In my preparation for teaching the apostles creed, I found that the term almighty is not found in the New Testament, except in revelation and a quote from the old testament. In the Old Testament, it comes from El Shaddai, which means God of the mountains.


Thanks, John. I agree. And I address these issues in the chapter on scripture.

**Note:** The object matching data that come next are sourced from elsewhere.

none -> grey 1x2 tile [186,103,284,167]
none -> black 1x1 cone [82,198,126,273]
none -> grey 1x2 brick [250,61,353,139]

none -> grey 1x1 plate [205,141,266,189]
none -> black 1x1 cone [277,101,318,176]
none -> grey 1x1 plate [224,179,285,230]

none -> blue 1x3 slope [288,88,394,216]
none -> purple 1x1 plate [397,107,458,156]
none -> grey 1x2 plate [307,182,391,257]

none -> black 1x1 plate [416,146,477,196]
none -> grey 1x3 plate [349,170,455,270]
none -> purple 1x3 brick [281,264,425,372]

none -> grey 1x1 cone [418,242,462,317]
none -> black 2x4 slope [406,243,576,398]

John Piper is going to love this…

Terry Clees

It seems to me that any time omnipotence is questioned based on experience people fall back on God’s ways are not our ways (Isa 55:8-9). Perhaps you could unpack the meaning of that verse (and similar ones) in light of amipotence

Jess in Co

I am a Lutheran and hear often that it’s not my actions but Gods actions through me that allow me to do anything “good” … where does my autonomy meet Gods power? I think this thinking comes from Luther’s teachings on grace and all salvation is accomplished by God not our “works” but then what role do I have? (Lutherans also say “Gods work our hands” so which is it?) If God is powerful enough to do everything why am I here and why is there injustice and suffering? I know you’ve addressed some of this already but it continues to be a challenging concept, thank you for your work.


Good idea, Terry!


Thanks, Jess. Luther has the idea that God works through us, but when good occurs, it was all God. When we do evil, it’s all us. In this scheme, we have nothing positive to contribute but only what is negative. As I see it, we contribute to what is good. And our sin comes when we don’t cooperate with God’s work for love. I address these issues in Pluriform Love in my chapter on Anders Nygren’s view of agape.

r eric rosemund jr

i bet you have already done this. but interaction with greg boyd would be helpful

Michael Rans

I look forward to this book Tom. I think omnipotence is often linked with other concepts like sovereignty, justice and the Fall to to state why a God that doesn’t need us in any case created us, to explain how an omnipotent God is unable to instantaneously stop all evil and to excuse God’s apparent evil commands or acts as described in the Old Testament. I would be interested to see you address these defences of the traditional understanding of omnipotence as you delineate your alternative.


Thanks, Eric. I plan to cite him in my section dealing with the mistranslation of sabaoth: Lord of hosts.


Thanks, Michael. I hope to cover those issues in a way that makes sense.